Major types of Epilepsy

Types of Epilepsy

Types of Epilepsy

Epilepsy is a neurological disorder characterized by recurrent seizures. It affects the brain’s electrical activity, causing sudden and uncontrolled bursts of abnormal brain activity.

The type of epilepsy depends upon the part/s of brain affected by this neurological disorder. Have a look at various parts of the brain to understand this better-

Anatomy of brain to know focus of epilepsy
Image source-FreePik. Designed on Canva Pro

However, a broad and new classification is shown in the picture below-

Image source

These seizures can vary in-

  • intensity and duration,
    • ranging from brief moments of altered consciousness to
    • full-body convulsions.

Depending upon the above mentioned features, these are the differenttypes of epilepsy-

Focal seizures:

These seizures originate in a specific area of the brain and can cause a wide range of symptoms depending on the part of the brain affected.
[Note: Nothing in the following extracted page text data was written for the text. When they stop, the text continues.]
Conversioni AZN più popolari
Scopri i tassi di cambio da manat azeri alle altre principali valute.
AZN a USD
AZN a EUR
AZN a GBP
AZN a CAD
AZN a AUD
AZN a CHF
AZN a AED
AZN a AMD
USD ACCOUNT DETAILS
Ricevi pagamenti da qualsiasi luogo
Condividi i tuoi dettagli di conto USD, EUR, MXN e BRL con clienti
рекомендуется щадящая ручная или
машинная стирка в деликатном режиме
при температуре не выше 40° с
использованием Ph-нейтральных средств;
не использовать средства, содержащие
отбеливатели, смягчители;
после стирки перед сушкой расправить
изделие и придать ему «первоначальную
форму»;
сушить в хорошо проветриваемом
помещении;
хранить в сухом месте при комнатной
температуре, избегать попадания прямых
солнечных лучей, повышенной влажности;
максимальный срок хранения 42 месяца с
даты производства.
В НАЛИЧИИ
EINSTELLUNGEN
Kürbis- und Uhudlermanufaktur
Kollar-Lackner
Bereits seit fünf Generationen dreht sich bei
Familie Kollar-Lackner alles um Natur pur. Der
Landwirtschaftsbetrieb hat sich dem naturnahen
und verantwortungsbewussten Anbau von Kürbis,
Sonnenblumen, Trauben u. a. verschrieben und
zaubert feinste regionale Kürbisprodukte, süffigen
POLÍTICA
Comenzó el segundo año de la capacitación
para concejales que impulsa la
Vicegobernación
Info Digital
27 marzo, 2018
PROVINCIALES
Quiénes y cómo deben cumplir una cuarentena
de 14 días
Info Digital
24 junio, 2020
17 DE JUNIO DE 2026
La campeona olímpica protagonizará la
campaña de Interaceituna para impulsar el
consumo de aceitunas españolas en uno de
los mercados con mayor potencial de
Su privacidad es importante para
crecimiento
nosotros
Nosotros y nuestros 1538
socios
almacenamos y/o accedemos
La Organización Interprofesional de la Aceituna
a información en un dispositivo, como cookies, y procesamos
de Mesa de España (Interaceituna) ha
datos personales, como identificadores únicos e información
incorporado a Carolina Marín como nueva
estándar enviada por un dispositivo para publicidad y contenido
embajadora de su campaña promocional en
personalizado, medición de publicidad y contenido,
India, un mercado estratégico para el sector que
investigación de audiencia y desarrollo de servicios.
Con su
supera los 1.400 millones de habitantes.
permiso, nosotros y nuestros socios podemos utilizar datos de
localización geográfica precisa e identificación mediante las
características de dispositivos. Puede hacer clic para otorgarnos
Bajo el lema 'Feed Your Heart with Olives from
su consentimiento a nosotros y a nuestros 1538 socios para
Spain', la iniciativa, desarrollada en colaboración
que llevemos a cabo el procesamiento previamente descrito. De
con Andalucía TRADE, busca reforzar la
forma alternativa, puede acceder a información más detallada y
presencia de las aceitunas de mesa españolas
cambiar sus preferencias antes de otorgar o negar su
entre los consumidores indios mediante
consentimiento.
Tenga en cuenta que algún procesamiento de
Examples include-

  • focal aware seizures (previously called simple partial seizures) where the person remains conscious and
  • focal impaired awareness seizures (previously called complex partial seizures) where the person may experience altered consciousness or confusion.

Generalized seizures:

These seizures involve both sides of the brain from the beginning and typically result in loss of consciousness. Examples include-

  • generalized tonic-clonic seizures(previously called grand mal seizures) where the person experiences muscle stiffening and shaking,
  • absence seizures (previously called petit mal seizures) where the person briefly loses awareness and may exhibit staring, and
  • atonic seizures (also known as drop attacks) where the person suddenly loses muscle tone and may collapse.

Absence seizures:

These seizures are characterized by a brief loss of awareness and are more common in children. The person may appear to be staring into space and may not remember the episode afterwards.

Myoclonic seizures:

These seizures involve sudden, brief muscle twitches or jerks that can affect one or both sides of the body. They often occur in the morning or during sleep.

Atonic seizures:

These seizures result in a sudden loss of muscle tone, causing the person to collapse or drop their head. They are sometimes referred to as “drop attacks” because of the sudden loss of muscle control.

Tonic seizures:

These seizures cause stiffening of the muscles, usually in the arms, legs, or back. The person may fall, drop things, or have difficulty breathing during the seizure.

Infantile spasms:

These seizures typically occur in children under the age of one and consist of a sudden bending forward or backward movement of the body. They may be accompanied by a brief loss of consciousness and can be challenging to diagnose.

Photosensitive seizures:

These seizures are triggered by flashing or flickering lights, such as those from television screens, video games, or strobe lights.

Reflex seizures:

These seizures are triggered by specific stimuli, such as certain sounds, sights, or smells. Common triggers include loud noises, bright lights, or certain patterns.

Febrile seizures:

These occur mostly in cases of high fever due to any cause.